The all-boys class gave Kamian the structure and discipline. "Everything has been beautiful since that class," said Kamian's mother, Brenda Acker. "I really saw that as the turning point."
Though no official count has been taken, the city school board estimates there are dozens of single-sex classrooms around the city, and more are being added for the next school year. With another school year over, some Baltimore educators are evaluating the success of these classrooms.
"I've got to tell you, we are seeing a real difference with these classes," said Goldye Sanders, principal at Harford Heights Elementary School, which had three all-girls and two all-boys classes last year. "It's to the point where parents are coming to us and requesting their children be placed in these classes."
Harford Heights is adding another all-boys class this fall.
Dramatic results
Sanders said the results from the classrooms are dramatic.

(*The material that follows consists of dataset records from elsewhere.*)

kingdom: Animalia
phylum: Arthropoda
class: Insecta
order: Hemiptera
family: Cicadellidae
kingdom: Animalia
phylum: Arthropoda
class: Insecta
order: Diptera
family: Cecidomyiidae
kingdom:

"Most obviously, we're seeing that the all-boys classes are consistently scoring higher on reading aptitude tests," she said. "And the girls are tending to excel more in areas of math and leadership."

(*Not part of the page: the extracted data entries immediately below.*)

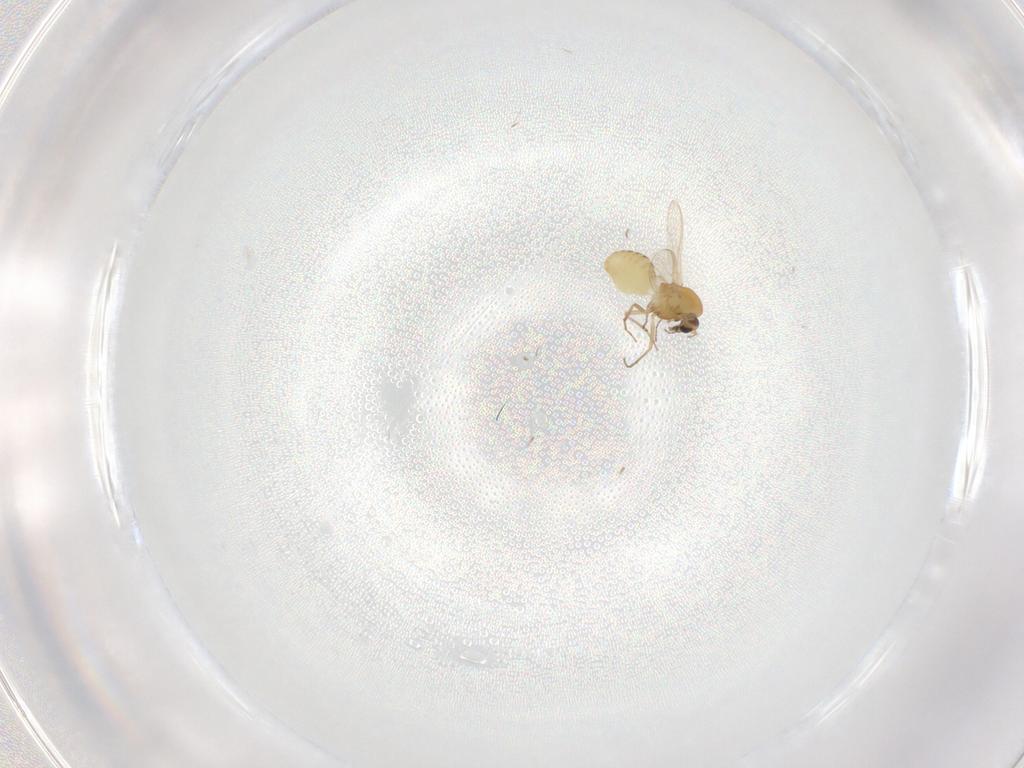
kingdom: Animalia
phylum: Arthropoda
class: Insecta
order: Diptera
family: Chironomidae
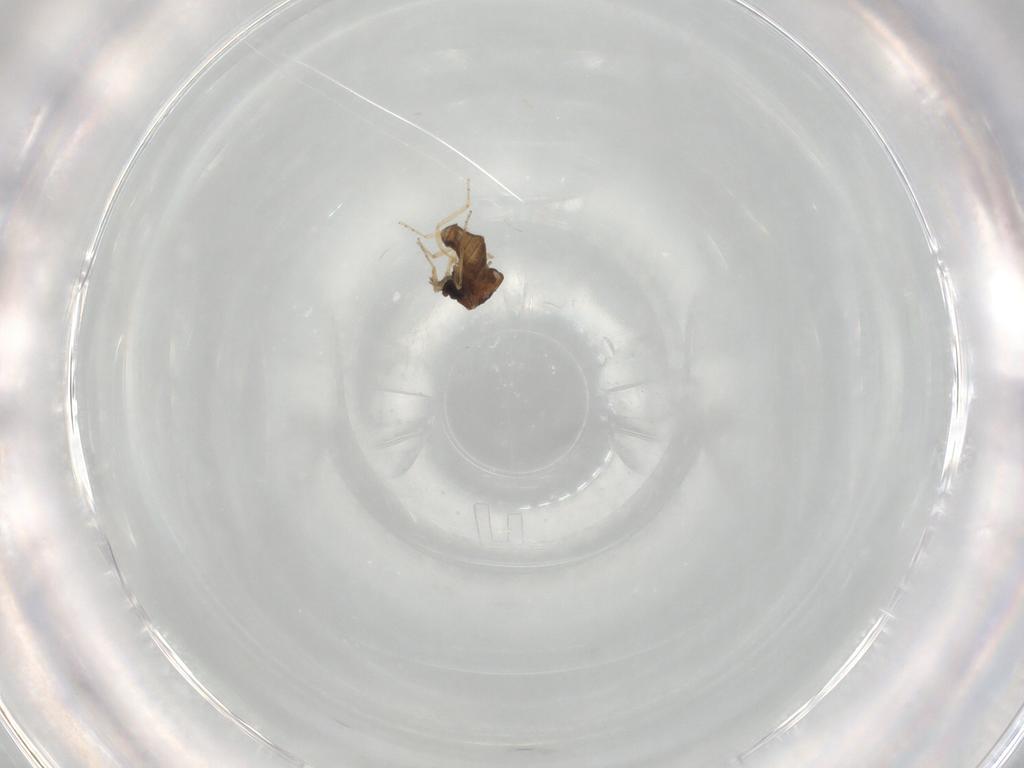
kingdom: Animalia
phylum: Arthropoda
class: Insecta
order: Diptera
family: Ceratopogonidae
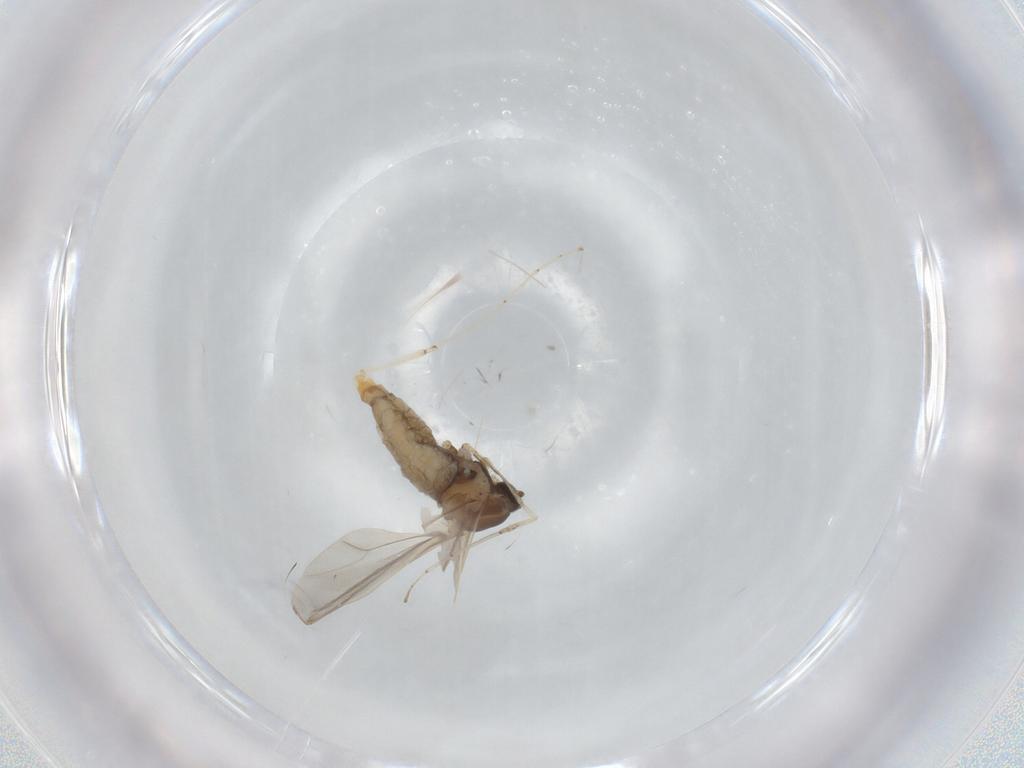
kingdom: Animalia
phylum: Arthropoda
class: Insecta
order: Diptera
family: Cecidomyiidae
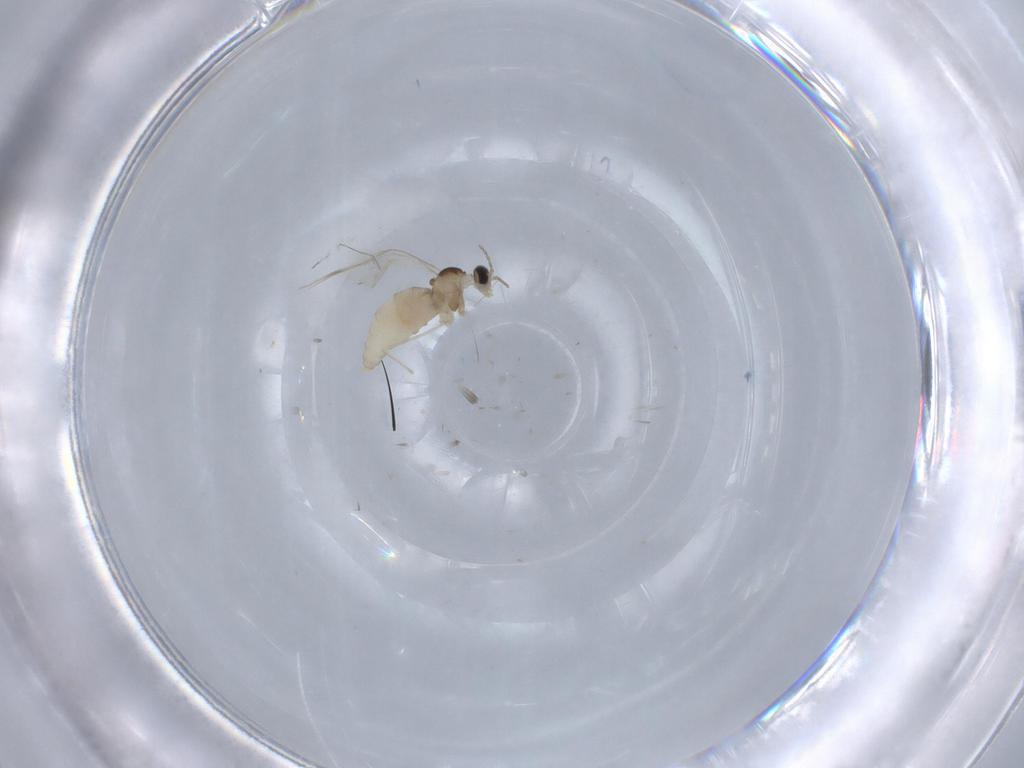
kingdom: Animalia
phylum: Arthropoda
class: Insecta
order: Diptera
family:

But national results are not as clear-cut. The experts remain divided about whether single-sex classrooms really help -- or harm -- America's youth.
According to one study, African-American and Hispanic students single-sex classes outperformed their peers by almost a grade level. In Detroit, seventh-grade boys in single-sex classes had the highest math scores in the city and the second-highest in the state. In East Harlem, 90 percent of girls who attend single-sex classes scored at or above grade level in math, compared with 50 percent citywide.

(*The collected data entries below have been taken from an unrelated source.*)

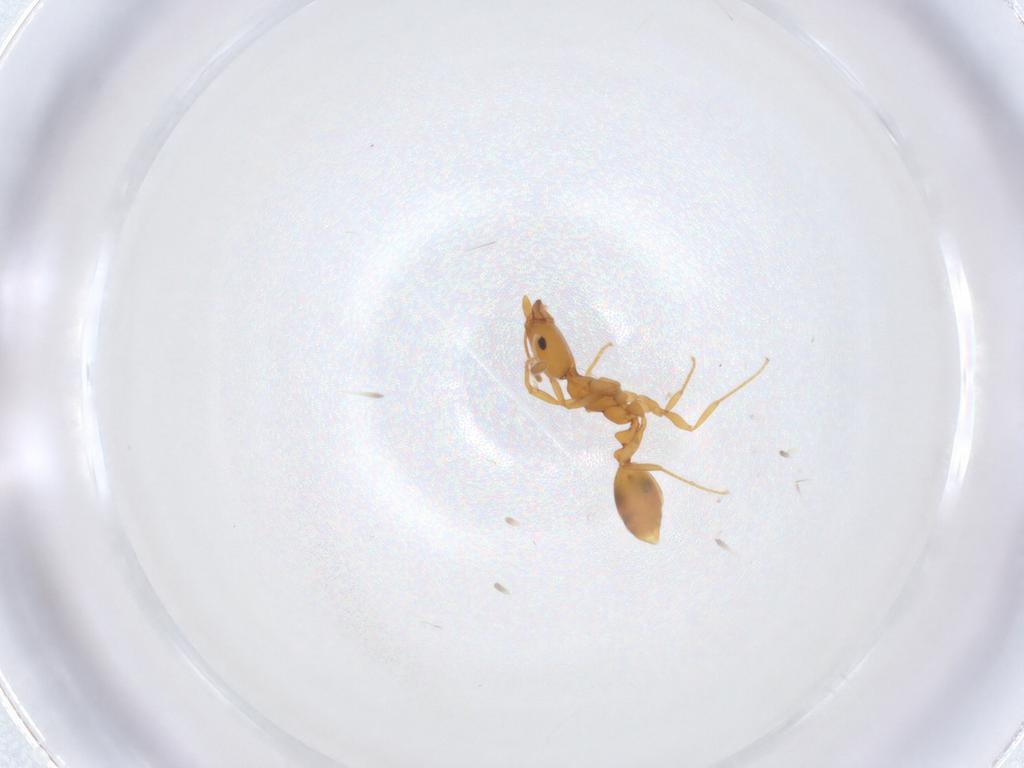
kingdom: Animalia
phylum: Arthropoda
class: Insecta
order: Hymenoptera
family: Formicidae
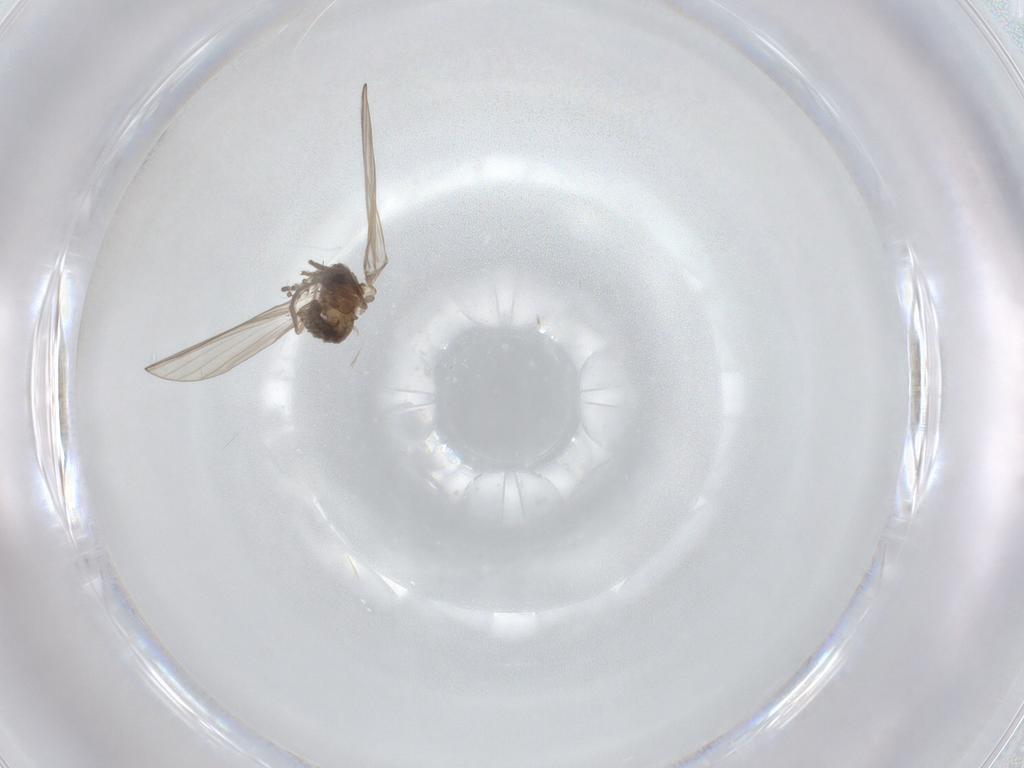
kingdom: Animalia
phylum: Arthropoda
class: Insecta
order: Diptera
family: Psychodidae
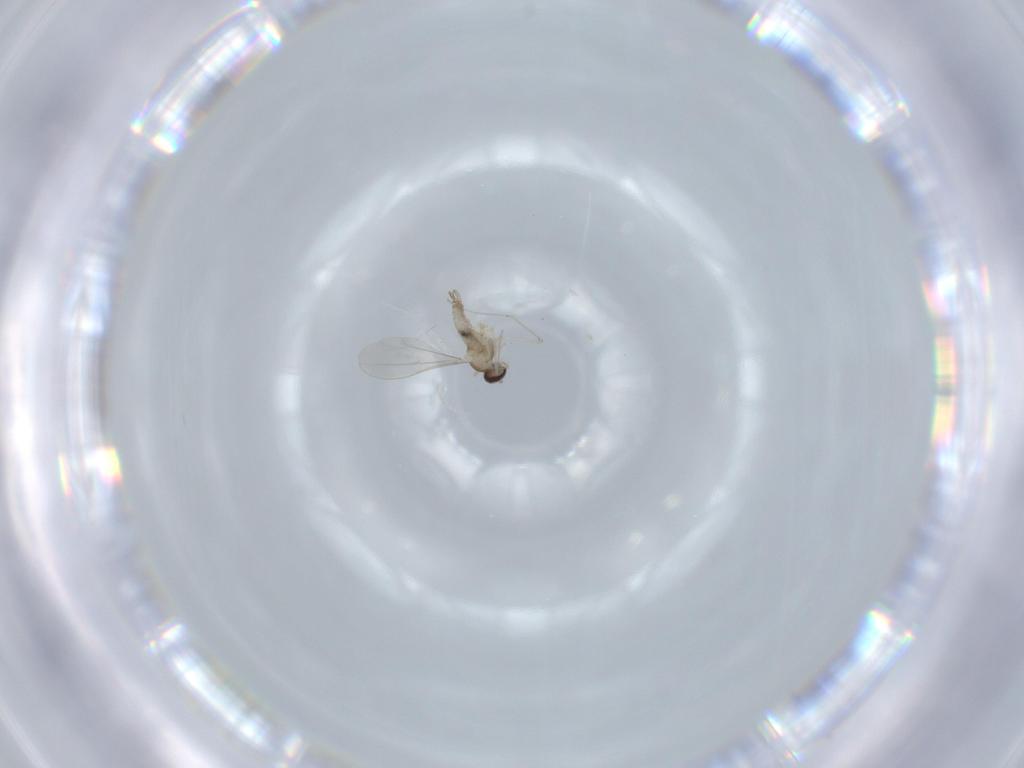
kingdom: Animalia
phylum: Arthropoda
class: Insecta
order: Diptera
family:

But at the same time, the American Association of University Women reports that boys and girls thrive wherever the elements of good education are present -- whether the classes are single-sex or coeducational. The group's 1992 study concluded the components of a good education were as simple as having small classes and a focused curriculum.
'It's hit and miss'
"I guess the research shows that it's hit and miss when it comes to these kinds of classrooms," said Kathy Christie, a researcher with the Education Commission of the States, a national organization that advises legislators on educational policies. "But at this stage in the game, it is better to try new things and find out if they fail rather than try nothing at all."
Single-sex classrooms have not been free of controversy in Baltimore.
The school board has heard the argument that it is essentially legal segregation. It has heard that children -- even at the elementary level -- need to interact with the opposite sex. And the board knows that some parents have refused to place their children in single-sex classes.
For now, the board is taking no official stand. "We are just considering these classrooms very experimental," said city schools spokeswoman Vanessa Pyatt.
Nationally, the practice of educating boys and girls separately has come under legal fire. In 1992, the Supreme Court determined Detroit was violating Title IX -- the constitutional provision barring institutions from denying entry based on sex -- when the city attempted to establish all-male academies to rescue boys, primarily from black districts, who were at risk of dropping out.
Attendance is optional
Baltimore has worked around the ruling by making attendance in single-sex classes optional in coeducational schools.
Despite the fact that the jury of education experts is still out, a number of Baltimore schools say they are sold on the classes.
So next year, Henson Elementary third-grade teacher Gilbert Brown will continue to lecture his all-boys class about manners and appropriate dress and how to be gentlemen. He'll talk about making choices that don't lead to destitution on a street corner. He'll lecture about not falling into the trap of "tearing each other down instead of building each other up."
And it's teachers such as Brown -- those who treat their pupils first as sons and then as students -- that Goldsborough-Hasty had in mind when she launched all-boys classes at Henson more than a decade ago.
"These boys aren't destined to fail," she said. "They just need a chance to shine, to stand up and be praised and affirmed and applauded."